What is needed:
If you see a picture in the data below, omit it and copy the rest exactly.

(Saved data entries)
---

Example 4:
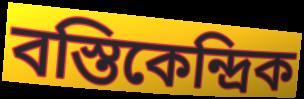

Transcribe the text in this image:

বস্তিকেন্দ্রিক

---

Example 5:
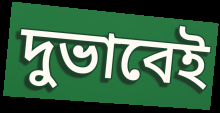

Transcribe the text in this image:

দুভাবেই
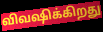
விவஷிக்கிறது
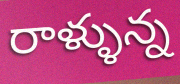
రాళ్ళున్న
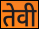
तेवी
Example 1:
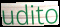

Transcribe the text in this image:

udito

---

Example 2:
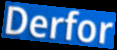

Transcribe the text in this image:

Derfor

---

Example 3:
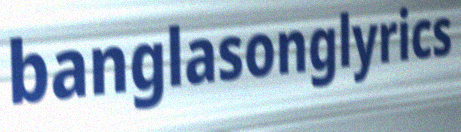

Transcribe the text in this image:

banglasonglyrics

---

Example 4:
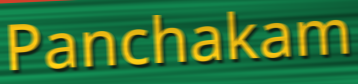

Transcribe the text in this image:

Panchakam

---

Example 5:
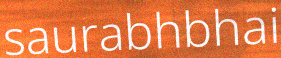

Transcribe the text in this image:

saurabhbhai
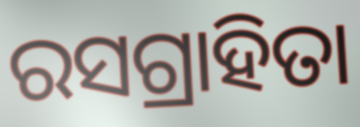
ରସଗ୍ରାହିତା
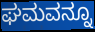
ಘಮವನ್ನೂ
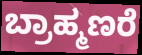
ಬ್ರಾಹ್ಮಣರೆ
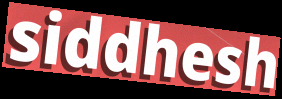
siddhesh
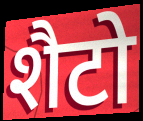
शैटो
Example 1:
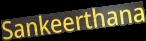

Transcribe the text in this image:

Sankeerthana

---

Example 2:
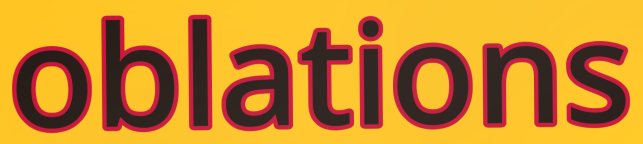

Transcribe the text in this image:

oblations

Answer for the task:
---

Example 4:

Transcribe the text in this image:

বস্তিকেন্দ্রিক

---

Example 5:

Transcribe the text in this image:

দুভাবেই
விவஷிக்கிறது
రాళ్ళున్న
तेवी
Example 1:

Transcribe the text in this image:

udito

---

Example 2:

Transcribe the text in this image:

Derfor

---

Example 3:

Transcribe the text in this image:

banglasonglyrics

---

Example 4:

Transcribe the text in this image:

Panchakam

---

Example 5:

Transcribe the text in this image:

saurabhbhai
ରସଗ୍ରାହିତା
ಘಮವನ್ನೂ
ಬ್ರಾಹ್ಮಣರೆ
siddhesh
शैटो
Example 1:

Transcribe the text in this image:

Sankeerthana

---

Example 2:

Transcribe the text in this image:

oblations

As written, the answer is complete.